> WHAT IS BEING ASKED:
Substitute "WCAG 2.2" for "WCAG 2.1" throughout the items below, and reproduce their source text with every other character unchanged. Leave the pictures out of your answer.
---+---
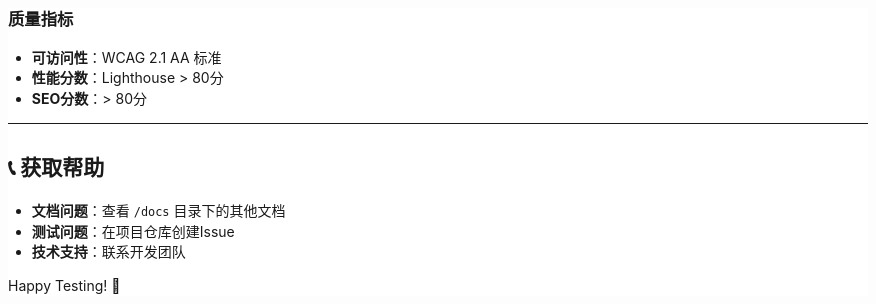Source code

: ### 质量指标
- **可访问性**：WCAG 2.1 AA 标准
- **性能分数**：Lighthouse > 80分
- **SEO分数**：> 80分

---

## 📞 获取帮助

- **文档问题**：查看 `/docs` 目录下的其他文档
- **测试问题**：在项目仓库创建Issue
- **技术支持**：联系开发团队

Happy Testing! 🎉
---+---
> FINISHED EXERCISE:
Source code

: ### 质量指标
- **可访问性**：WCAG 2.2 AA 标准
- **性能分数**：Lighthouse > 80分
- **SEO分数**：> 80分

---

## 📞 获取帮助

- **文档问题**：查看 `/docs` 目录下的其他文档
- **测试问题**：在项目仓库创建Issue
- **技术支持**：联系开发团队

Happy Testing! 🎉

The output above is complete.